Extracted data entries:
:::::
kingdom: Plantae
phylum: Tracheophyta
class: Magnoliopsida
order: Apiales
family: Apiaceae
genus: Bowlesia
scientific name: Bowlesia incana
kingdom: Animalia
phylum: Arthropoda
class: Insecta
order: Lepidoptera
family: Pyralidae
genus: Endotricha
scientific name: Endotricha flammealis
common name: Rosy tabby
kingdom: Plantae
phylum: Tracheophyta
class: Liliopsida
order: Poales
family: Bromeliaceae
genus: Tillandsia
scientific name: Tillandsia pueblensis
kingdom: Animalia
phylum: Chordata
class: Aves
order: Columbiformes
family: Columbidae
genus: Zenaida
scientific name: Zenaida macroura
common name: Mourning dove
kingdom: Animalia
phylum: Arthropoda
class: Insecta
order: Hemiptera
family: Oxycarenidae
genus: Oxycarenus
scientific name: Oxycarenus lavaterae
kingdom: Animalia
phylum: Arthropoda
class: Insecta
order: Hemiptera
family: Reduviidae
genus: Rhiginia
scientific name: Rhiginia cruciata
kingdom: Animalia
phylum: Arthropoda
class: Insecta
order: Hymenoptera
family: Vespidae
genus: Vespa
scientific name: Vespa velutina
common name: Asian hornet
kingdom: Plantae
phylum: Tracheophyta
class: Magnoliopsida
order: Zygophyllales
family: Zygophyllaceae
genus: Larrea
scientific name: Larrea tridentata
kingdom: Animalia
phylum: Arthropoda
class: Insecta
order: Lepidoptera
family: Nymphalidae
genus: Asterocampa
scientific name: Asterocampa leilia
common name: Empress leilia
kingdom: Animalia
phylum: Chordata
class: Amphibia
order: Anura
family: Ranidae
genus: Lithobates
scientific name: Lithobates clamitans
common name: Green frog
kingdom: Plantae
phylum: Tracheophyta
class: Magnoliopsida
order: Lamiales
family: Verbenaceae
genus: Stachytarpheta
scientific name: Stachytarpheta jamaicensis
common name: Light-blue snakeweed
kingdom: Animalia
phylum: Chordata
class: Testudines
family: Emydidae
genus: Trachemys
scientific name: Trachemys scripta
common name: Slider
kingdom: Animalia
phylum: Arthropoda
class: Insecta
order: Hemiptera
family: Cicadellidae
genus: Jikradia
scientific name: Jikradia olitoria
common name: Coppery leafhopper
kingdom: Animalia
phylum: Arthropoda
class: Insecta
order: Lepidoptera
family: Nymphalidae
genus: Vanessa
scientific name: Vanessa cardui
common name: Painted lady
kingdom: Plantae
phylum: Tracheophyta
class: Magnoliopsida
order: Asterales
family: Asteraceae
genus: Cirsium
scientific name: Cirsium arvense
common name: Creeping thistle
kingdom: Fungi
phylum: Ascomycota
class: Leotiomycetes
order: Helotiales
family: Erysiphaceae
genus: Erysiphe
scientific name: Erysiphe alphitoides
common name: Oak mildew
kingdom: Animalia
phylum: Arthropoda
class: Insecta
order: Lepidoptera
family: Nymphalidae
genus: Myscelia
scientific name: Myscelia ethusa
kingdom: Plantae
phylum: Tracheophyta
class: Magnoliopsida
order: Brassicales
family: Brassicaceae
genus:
:::::
### Challenge
Return verbatim every line of the material from the line containing "order: Hymenoptera" through the final line, including both ends.

### Result for this task
order: Hymenoptera
family: Vespidae
genus: Vespa
scientific name: Vespa velutina
common name: Asian hornet
kingdom: Plantae
phylum: Tracheophyta
class: Magnoliopsida
order: Zygophyllales
family: Zygophyllaceae
genus: Larrea
scientific name: Larrea tridentata
kingdom: Animalia
phylum: Arthropoda
class: Insecta
order: Lepidoptera
family: Nymphalidae
genus: Asterocampa
scientific name: Asterocampa leilia
common name: Empress leilia
kingdom: Animalia
phylum: Chordata
class: Amphibia
order: Anura
family: Ranidae
genus: Lithobates
scientific name: Lithobates clamitans
common name: Green frog
kingdom: Plantae
phylum: Tracheophyta
class: Magnoliopsida
order: Lamiales
family: Verbenaceae
genus: Stachytarpheta
scientific name: Stachytarpheta jamaicensis
common name: Light-blue snakeweed
kingdom: Animalia
phylum: Chordata
class: Testudines
family: Emydidae
genus: Trachemys
scientific name: Trachemys scripta
common name: Slider
kingdom: Animalia
phylum: Arthropoda
class: Insecta
order: Hemiptera
family: Cicadellidae
genus: Jikradia
scientific name: Jikradia olitoria
common name: Coppery leafhopper
kingdom: Animalia
phylum: Arthropoda
class: Insecta
order: Lepidoptera
family: Nymphalidae
genus: Vanessa
scientific name: Vanessa cardui
common name: Painted lady
kingdom: Plantae
phylum: Tracheophyta
class: Magnoliopsida
order: Asterales
family: Asteraceae
genus: Cirsium
scientific name: Cirsium arvense
common name: Creeping thistle
kingdom: Fungi
phylum: Ascomycota
class: Leotiomycetes
order: Helotiales
family: Erysiphaceae
genus: Erysiphe
scientific name: Erysiphe alphitoides
common name: Oak mildew
kingdom: Animalia
phylum: Arthropoda
class: Insecta
order: Lepidoptera
family: Nymphalidae
genus: Myscelia
scientific name: Myscelia ethusa
kingdom: Plantae
phylum: Tracheophyta
class: Magnoliopsida
order: Brassicales
family: Brassicaceae
genus:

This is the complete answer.